2024 AIChE Annual Meeting

(101c) AI Driven Immune Mapping of Breast Cancer

Authors

rawlani@uW.edu Rawlani, University of Washington
Abishek Sankaranarayanan, Georgia Institute of Technology, School of Chemica
Anum Kazerouni, University of Washington
Savannah C. Partridge, University of Washington
Background: Triple negative breast cancer (TNBC) is an aggressive subtype of breast cancer. Additionally, no molecular targets are available for this cancer subtype, restricting the treatment regimen to predominantly standard chemotherapy. Neoadjuvant chemotherapy (NAC) is typically given prior to surgery to reduce tumor burden in patients with locally advanced disease. However, only a small percentage of patients show a pathological complete response after treatment. Prior research has demonstrated that the percentage of stromal (collagen) tumor-infiltrating lymphocytes (TILs), a class of immune cells, correlates to treatment response. The current clinical approaches to measure immune infiltration in tumor and associated collagen are susceptible to inter-observer variability. Additionally, the measurements are often coarse in sampling and challenging to scale up in a high throughput manner. The emergence of digital pathology, employing computational and artificial intelligence (AI) techniques, has resulted in automated and increasingly comprehensive characterization of cell populations from histopathological specimens, including quantitative measurement of stromal TILs. This enables novel analyses into the spatial interplay of immune and cancer cell populations in the tumor microenvironment. In this study, we have developed models for automated segmentation, identification, and quantification of immune, stromal, and tumor components in pre-treatment as well as surgical specimens. We have also correlated the digital immune fingerprint with the NAC response. We are also investigating whether integrating imaging and AI-based immune signatures with functional MRI features will increase the predictive power of response to treatment and recurrence-free survival.

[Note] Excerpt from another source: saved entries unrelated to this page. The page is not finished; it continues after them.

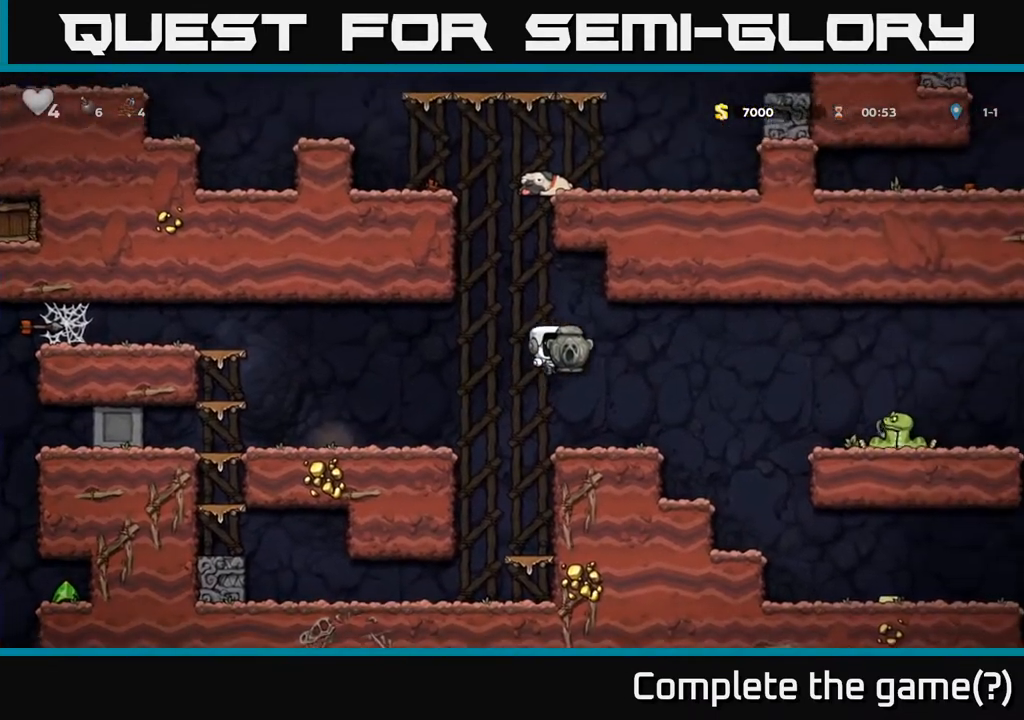
{"buttons": ["DPAD_UP"], "left_stick": "center", "right_stick": "center", "events": [[33, "DPAD_RIGHT", "up"], [333, "DPAD_UP", "down"]]}
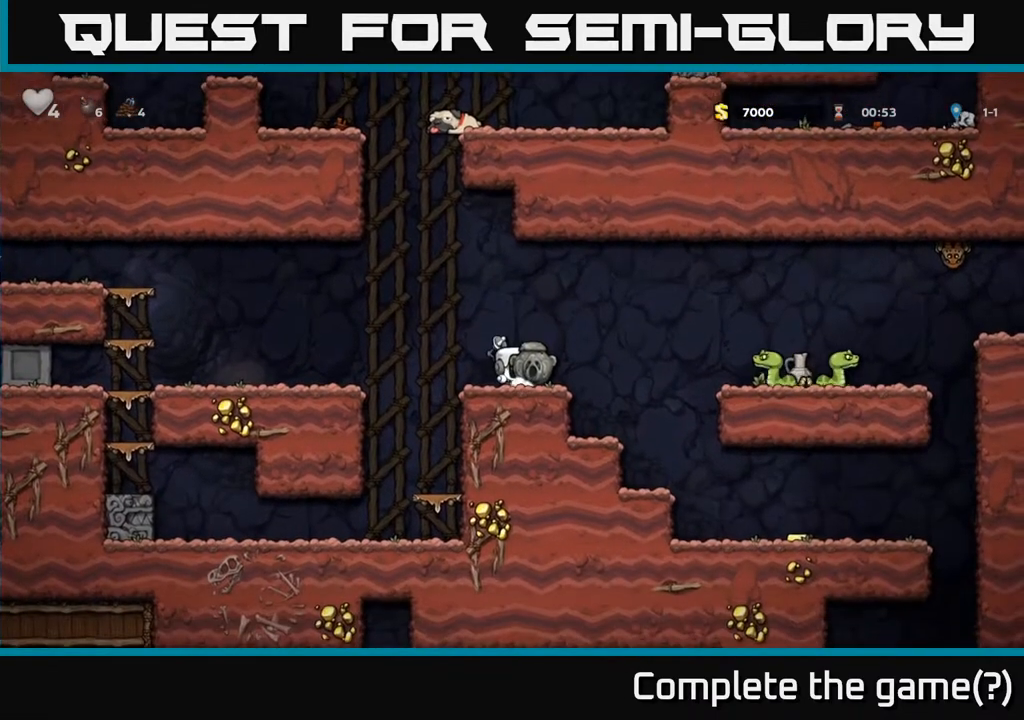
{"buttons": ["DPAD_UP"], "left_stick": "center", "right_stick": "center", "events": []}
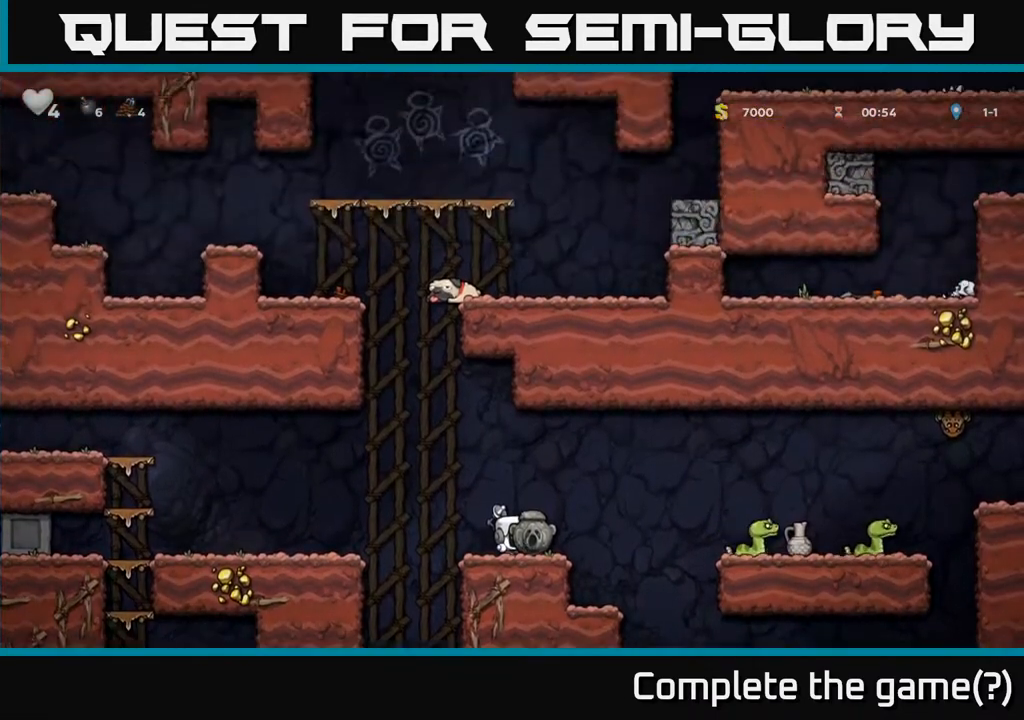
{"buttons": ["A", "DPAD_RIGHT"], "left_stick": "center", "right_stick": "center", "events": [[100, "DPAD_UP", "up"], [233, "DPAD_RIGHT", "down"], [383, "A", "down"]]}
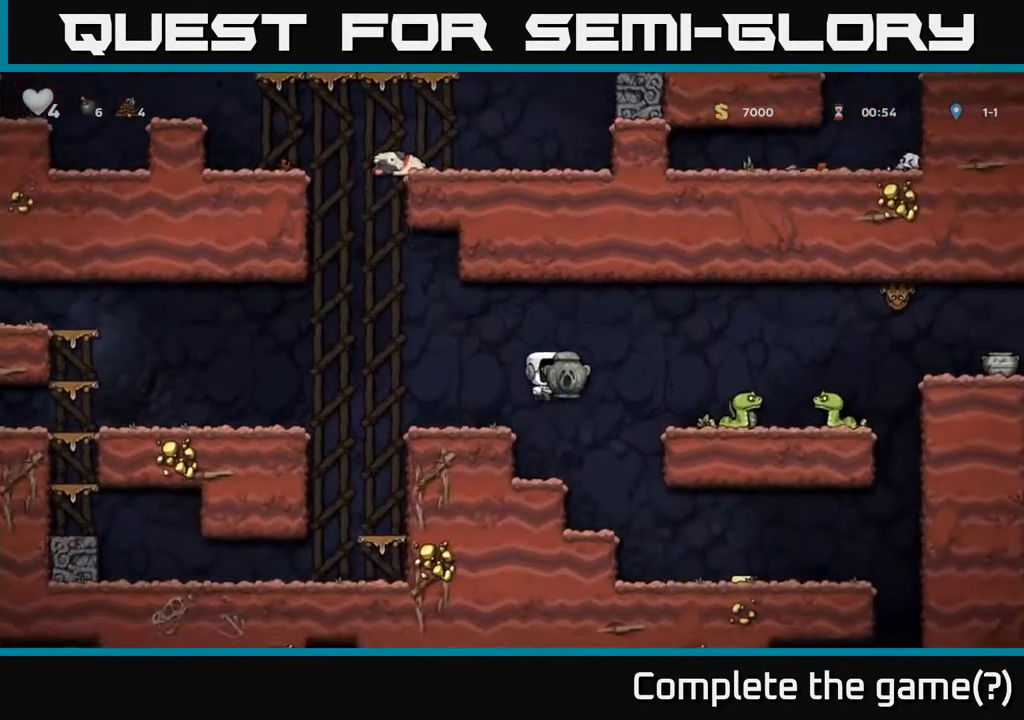
{"buttons": ["A", "DPAD_RIGHT"], "left_stick": "center", "right_stick": "center", "events": []}
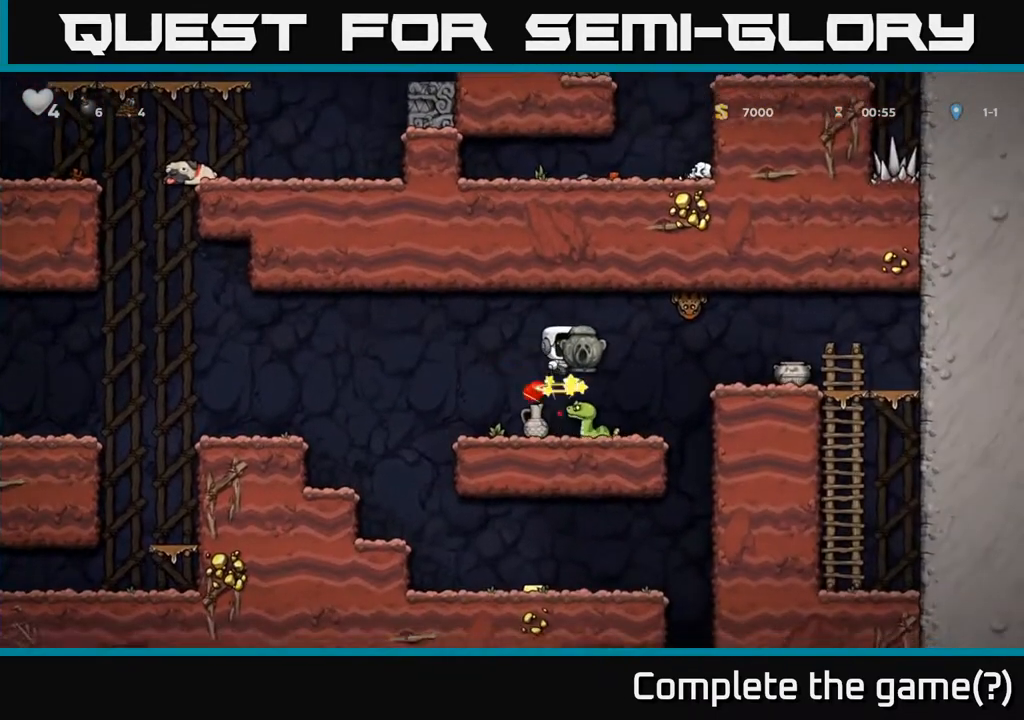
{"buttons": ["A", "DPAD_LEFT"], "left_stick": "center", "right_stick": "center", "events": [[50, "DPAD_RIGHT", "up"], [83, "A", "up"], [83, "DPAD_LEFT", "down"], [183, "DPAD_LEFT", "up"], [433, "A", "down"], [433, "DPAD_LEFT", "down"]]}
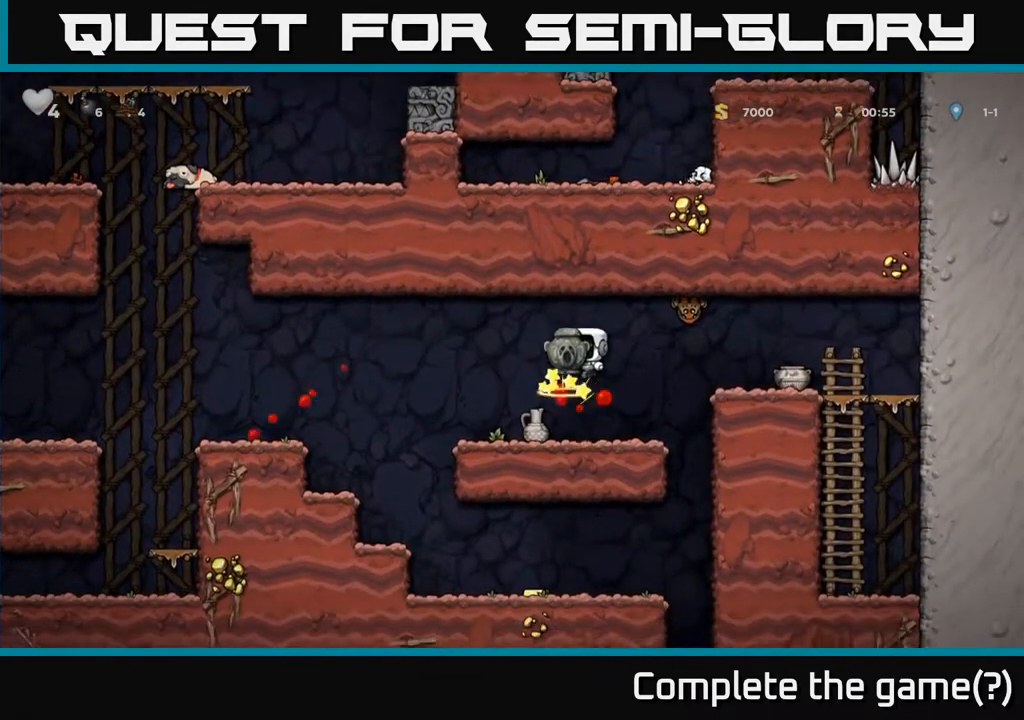
{"buttons": ["DPAD_LEFT"], "left_stick": "center", "right_stick": "center", "events": [[17, "DPAD_LEFT", "up"], [133, "A", "up"], [417, "DPAD_LEFT", "down"]]}
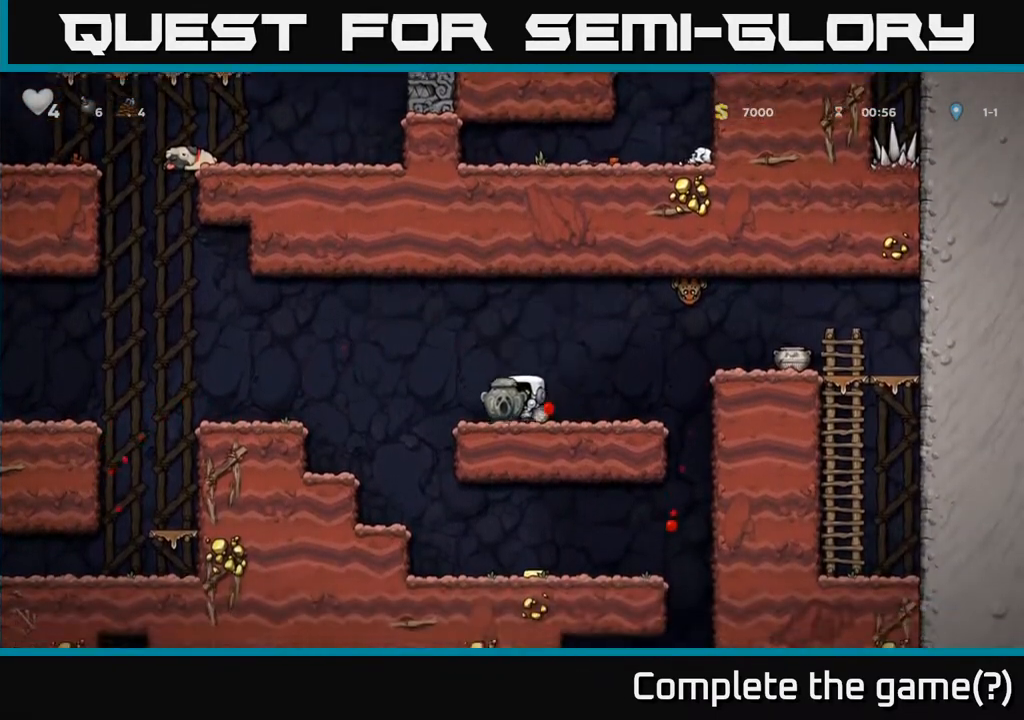
{"buttons": ["DPAD_DOWN"], "left_stick": "center", "right_stick": "center", "events": [[67, "A", "down"], [233, "A", "up"], [483, "DPAD_LEFT", "up"], [500, "DPAD_DOWN", "down"]]}
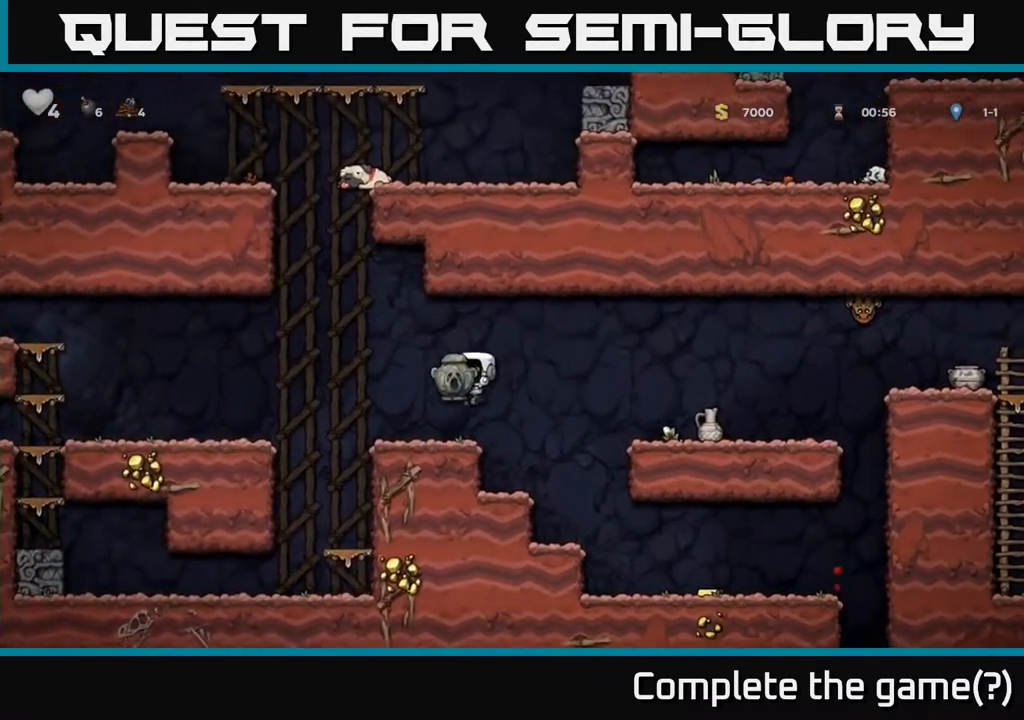
{"buttons": ["A", "DPAD_RIGHT"], "left_stick": "center", "right_stick": "center", "events": [[183, "X", "down"], [300, "DPAD_RIGHT", "down"], [300, "X", "up"], [317, "DPAD_DOWN", "up"], [350, "A", "down"]]}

Methods and Results: We first identified a cohort of patients with locally advanced TNBC who underwent diagnostic biopsy and breast MRI prior to NAC. We have acquired both multiplex and pathology imaging data for the immune profiling of patients. We have utilized a combination of supervised and unsupervised machine learning models to digitally segment immune cells and other diagnostic regions of the biopsy. To overcome the limitation of access to labeled data, we have utilized clustering approaches to segment the data and combine it with simpler convolutional neural networks to minimize the user-based subjective interpretation of clustering results. Additionally, we have developed a sampling strategy that minimizes the impact of patient data variability on model generalizability. We have also compared and fine-tuned deep learning-based approaches for high-throughput cell segmentation of multiplexed imaging data. Concordance correlation coefficients were calculated between automated and pathologist measurements in addition to correlating the digital signatures with patient outcome data (response to treatment and recurrence). The resulting pipeline navigates through whole slide images, segments cells, and regions of interest in an automated, high throughput, and accurate manner. Our pipeline also generates a digital stromal TILs score, as shown in the figure below, which is then used as a prognostic marker for patient stratification.

Conclusions: This work is an interdisciplinary effort combining pathology, radiology, data science, and computer vision techniques. We have developed a standardized framework for TILs assessment that can assist pathologists in consistently using this metric for patient prognosis and treatment decision-making. Finally, we have combined the power of multimodal data (three types of imaging data, patient data from medical records) with AI to develop digital indicators of patient prognosis, particularly response to treatment and recurrence free survival.